Price Harding is founding partner and chairman of CarterBaldwin Executive Search. Over his 30-year executive search career, he has been principal consultant on more than 1,000 successfully completed recruiting engagements for C-Level leaders, officers and directors for privately held and publicly traded companies. Prior to entering the recruitment industry, he served as director of operations for an equipment manufacturing company. Harding holds a bachelor’s degree in theology from Baptist University of America, and conducted master’s level studies in pastoral counseling at Temple Baptist Seminary in Chattanooga.
As an executive search firm, we have led more than 100 searches to find CEOs for the world’s largest faith-based nonprofits. In every instance, there is a board who is strongly committed to the future of the institution, and in every instance, there is great intent to assure that the transition from the incumbent to the new leader is as accretive as possible to the mission of their organization.
Here are five mistakes that boards should work very hard to avoid:
1. Delegating Succession Planning to the CEO
Selecting the right leader is the most important responsibility of the board, and it should never be delegated to the incumbent leader. As competent as any leader may be, organizations benefit from new thought. The CEO’s choice does not give the board its needed influence over the future of the organization.
2. Committing the Role to an Internal Person
While an internal person may ultimately be the best selection, the board should not be restricted to a choice of one. As importantly, circumstances change and so do board members. It is unfair to use assured succession as a tool to retain a leader who may later be surprised by the board’s different direction.

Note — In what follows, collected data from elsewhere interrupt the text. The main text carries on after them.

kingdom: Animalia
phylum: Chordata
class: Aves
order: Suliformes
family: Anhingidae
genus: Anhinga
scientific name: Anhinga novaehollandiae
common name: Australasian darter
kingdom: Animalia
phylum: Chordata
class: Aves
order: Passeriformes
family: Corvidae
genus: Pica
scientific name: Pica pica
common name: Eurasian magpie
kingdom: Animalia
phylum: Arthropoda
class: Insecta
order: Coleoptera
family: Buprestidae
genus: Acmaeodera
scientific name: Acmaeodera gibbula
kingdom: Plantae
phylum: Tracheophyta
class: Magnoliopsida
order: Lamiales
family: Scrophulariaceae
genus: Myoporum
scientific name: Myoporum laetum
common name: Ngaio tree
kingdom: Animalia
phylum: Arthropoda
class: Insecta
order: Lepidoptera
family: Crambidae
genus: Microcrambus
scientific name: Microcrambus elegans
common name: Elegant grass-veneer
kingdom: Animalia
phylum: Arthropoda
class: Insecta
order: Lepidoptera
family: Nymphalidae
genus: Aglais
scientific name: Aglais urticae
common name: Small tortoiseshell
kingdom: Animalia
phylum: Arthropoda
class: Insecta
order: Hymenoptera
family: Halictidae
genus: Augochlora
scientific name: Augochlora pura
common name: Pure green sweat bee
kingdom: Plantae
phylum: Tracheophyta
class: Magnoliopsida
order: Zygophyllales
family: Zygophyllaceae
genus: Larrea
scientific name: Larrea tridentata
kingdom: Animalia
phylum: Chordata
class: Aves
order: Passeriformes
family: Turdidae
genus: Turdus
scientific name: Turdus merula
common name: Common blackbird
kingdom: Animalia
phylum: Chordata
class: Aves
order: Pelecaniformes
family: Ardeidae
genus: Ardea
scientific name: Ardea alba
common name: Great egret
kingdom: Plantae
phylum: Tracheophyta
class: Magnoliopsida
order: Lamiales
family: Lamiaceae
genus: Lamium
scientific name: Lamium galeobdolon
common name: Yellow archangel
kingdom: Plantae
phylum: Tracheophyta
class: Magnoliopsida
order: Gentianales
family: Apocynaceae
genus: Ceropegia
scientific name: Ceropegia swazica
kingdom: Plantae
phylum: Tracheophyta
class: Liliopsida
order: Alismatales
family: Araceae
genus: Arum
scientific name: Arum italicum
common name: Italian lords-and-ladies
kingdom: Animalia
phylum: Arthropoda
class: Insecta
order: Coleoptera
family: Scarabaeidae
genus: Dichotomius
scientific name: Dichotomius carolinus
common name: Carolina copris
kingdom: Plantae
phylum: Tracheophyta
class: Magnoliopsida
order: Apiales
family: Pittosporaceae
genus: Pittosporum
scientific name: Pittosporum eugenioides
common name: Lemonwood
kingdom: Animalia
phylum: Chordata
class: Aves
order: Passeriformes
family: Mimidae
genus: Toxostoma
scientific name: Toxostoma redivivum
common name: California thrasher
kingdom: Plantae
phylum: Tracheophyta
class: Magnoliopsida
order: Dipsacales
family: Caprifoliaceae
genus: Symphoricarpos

3. Hiring in Reaction to the Incumbent
Most search committees really struggle to think of their new hire in entirely independent terms — wanting to either replicate or avoid at all costs the characteristics of the incumbent CEO. The board or search committee needs to think only about the organization — its mission and its future — and to find the leader who can most likely bring its future and mission to fruition.
4. Allowing the Philosophical to Conflict With the Practical
The perfect theoretical candidate will always be stronger than the real people God uses to lead organizations. Moreover, do not expect a highly qualified external candidate to know the peculiarities of your organization as well as a possibly less qualified internal candidate.
5. Permitting the Incumbent to Determine His/Her Future Role
The board needs to define what role, if any, the incumbent leader will have in the administration of the new leader. While emeritus titles are honoring, the new CEO should not be hamstrung by a board’s sentimental or even practical commitments to the incumbent.
There is no greater gift to give to a departing leader than to cap his or her tenure with the assurance of the organization’s continued success. And a departing leader’s legacy can only flourish if the succeeding candidate actually succeeds and that must become the sole point of focus for a responsible board in any succession consideration.